EXERCISE: Exactly how many lines in this listing contain "work"? Only the number is needed.

TASK INPUT:
______

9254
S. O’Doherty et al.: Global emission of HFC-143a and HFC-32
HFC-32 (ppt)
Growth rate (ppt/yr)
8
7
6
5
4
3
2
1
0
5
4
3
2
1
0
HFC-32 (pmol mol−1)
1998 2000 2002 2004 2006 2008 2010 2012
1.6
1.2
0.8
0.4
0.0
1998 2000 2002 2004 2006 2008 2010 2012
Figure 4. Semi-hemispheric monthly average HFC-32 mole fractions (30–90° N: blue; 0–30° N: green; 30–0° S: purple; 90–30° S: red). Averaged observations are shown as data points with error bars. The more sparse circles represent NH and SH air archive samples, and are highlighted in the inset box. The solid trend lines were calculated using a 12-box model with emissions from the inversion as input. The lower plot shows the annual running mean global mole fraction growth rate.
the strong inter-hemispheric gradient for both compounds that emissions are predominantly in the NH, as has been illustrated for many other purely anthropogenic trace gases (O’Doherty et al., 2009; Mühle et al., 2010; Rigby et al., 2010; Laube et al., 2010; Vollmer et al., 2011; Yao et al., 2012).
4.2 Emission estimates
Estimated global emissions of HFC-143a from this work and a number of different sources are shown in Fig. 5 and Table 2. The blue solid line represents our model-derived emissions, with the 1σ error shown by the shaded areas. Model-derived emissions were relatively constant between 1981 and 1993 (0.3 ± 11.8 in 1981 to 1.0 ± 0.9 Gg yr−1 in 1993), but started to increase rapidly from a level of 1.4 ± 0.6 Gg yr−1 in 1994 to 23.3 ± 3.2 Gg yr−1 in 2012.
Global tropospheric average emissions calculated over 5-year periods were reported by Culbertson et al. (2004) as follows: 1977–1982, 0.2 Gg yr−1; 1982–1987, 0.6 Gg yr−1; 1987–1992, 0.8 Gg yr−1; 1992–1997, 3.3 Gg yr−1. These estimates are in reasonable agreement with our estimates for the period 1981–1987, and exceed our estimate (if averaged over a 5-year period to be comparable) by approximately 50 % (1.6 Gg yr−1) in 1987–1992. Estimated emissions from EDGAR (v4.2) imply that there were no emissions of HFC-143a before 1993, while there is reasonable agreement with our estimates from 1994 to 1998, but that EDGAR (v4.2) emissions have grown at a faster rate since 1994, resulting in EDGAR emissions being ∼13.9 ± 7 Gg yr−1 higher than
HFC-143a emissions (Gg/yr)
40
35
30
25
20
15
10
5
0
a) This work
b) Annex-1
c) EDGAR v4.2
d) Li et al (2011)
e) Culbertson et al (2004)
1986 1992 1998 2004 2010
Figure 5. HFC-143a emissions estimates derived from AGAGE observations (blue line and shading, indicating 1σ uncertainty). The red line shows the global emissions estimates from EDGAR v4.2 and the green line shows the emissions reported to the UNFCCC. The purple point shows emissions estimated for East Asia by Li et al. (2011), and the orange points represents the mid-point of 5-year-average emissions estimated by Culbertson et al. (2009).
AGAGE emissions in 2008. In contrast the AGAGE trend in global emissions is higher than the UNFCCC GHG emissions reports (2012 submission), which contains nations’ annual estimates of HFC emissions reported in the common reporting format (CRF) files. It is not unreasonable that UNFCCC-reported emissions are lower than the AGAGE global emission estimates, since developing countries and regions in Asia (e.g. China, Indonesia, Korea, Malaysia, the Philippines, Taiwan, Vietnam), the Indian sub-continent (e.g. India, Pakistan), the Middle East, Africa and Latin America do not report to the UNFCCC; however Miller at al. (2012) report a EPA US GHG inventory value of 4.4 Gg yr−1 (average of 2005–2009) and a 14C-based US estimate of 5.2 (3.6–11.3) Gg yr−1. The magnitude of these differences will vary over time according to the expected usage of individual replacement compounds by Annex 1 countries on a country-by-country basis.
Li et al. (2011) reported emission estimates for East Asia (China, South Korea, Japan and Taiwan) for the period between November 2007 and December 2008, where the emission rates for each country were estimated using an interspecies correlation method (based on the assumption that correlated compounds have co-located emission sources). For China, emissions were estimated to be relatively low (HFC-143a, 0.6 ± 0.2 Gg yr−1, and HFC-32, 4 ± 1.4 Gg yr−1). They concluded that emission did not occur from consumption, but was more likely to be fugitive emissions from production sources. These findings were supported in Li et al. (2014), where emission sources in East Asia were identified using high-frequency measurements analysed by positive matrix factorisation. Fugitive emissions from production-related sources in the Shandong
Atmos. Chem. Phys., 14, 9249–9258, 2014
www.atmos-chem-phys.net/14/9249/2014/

______

SOLVED EXERCISE: 2